- _DATA RECORDS_
----------------------------------------

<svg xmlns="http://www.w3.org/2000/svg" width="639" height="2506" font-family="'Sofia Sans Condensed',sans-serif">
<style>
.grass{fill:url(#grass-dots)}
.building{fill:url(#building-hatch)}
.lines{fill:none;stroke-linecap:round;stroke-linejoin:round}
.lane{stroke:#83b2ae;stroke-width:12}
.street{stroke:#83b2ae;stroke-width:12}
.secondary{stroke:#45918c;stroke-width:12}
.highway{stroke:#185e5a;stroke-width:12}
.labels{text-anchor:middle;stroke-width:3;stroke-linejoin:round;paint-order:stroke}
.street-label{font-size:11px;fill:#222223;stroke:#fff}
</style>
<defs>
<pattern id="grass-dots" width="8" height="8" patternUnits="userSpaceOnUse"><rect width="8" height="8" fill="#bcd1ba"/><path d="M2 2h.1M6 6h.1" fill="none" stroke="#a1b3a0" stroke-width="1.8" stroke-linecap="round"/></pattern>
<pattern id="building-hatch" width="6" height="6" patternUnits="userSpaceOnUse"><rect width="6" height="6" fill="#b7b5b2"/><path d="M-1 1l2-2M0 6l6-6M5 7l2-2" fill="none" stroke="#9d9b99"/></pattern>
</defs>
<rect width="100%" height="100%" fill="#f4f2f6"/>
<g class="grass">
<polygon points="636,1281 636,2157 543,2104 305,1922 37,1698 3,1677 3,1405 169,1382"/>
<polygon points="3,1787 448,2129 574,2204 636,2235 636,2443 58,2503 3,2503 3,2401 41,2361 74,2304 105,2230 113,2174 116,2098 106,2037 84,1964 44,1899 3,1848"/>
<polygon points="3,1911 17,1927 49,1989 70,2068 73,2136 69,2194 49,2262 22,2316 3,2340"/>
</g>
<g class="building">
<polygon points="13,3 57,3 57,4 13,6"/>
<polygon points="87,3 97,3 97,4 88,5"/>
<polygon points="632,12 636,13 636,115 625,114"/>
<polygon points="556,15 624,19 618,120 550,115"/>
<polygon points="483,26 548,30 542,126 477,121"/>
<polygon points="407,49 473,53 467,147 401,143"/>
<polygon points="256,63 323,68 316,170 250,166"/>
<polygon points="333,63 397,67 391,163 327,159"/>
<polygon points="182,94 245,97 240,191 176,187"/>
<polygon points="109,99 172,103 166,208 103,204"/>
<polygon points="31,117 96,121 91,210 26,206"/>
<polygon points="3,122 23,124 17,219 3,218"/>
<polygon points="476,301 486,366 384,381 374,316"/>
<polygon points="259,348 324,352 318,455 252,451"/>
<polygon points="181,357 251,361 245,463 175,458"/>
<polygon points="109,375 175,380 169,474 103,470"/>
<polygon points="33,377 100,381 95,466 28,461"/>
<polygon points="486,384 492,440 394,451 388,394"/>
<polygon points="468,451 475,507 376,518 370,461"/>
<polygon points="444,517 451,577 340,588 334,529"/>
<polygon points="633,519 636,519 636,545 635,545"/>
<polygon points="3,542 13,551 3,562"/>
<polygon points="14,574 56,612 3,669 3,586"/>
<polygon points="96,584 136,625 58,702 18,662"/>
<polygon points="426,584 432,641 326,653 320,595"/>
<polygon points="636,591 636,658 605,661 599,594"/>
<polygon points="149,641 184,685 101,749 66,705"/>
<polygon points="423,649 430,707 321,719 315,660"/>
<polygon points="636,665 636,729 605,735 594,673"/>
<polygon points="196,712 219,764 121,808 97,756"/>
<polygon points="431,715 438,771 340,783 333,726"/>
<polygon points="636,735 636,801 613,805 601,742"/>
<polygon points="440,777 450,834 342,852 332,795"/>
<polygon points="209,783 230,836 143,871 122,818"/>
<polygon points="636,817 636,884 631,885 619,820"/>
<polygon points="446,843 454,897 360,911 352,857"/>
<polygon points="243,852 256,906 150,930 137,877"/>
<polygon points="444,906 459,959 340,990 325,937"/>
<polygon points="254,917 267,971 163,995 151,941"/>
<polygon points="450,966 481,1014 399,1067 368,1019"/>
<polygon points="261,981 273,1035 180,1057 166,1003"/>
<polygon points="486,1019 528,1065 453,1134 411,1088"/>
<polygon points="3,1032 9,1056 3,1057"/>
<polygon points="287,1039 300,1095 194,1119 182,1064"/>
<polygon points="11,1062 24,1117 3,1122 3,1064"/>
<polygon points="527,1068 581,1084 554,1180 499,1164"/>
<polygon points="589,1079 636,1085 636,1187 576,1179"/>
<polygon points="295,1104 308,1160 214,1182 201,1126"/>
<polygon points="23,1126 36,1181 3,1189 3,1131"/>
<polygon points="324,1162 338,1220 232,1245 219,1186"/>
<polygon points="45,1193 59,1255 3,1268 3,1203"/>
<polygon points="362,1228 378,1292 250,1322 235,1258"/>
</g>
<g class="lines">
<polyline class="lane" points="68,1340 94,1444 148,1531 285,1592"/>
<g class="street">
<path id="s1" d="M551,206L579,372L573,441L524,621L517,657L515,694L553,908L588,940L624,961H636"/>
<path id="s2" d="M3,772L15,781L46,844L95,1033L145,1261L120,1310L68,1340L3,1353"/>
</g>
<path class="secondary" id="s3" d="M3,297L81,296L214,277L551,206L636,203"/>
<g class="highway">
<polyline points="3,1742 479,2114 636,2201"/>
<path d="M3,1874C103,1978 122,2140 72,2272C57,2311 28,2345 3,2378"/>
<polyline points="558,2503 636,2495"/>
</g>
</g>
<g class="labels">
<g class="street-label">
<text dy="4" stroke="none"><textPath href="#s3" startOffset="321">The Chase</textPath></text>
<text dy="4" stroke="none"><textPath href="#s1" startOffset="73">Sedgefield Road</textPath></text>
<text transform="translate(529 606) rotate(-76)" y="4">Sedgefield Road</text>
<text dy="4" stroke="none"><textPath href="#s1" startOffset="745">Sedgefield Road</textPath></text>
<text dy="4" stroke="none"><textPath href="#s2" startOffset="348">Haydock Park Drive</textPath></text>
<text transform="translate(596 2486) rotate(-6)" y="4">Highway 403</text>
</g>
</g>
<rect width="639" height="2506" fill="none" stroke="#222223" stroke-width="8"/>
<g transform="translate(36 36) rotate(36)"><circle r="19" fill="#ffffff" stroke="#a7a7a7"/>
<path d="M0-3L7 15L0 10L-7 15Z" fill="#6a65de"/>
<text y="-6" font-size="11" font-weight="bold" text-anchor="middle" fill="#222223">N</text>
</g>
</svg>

----------------------------------------

- _ABOUT THIS TASK_
Extract every line above containing the word "lines".

- _RESULT OF THIS EXERCISE_
.lines{fill:none;stroke-linecap:round;stroke-linejoin:round}
<g class="lines">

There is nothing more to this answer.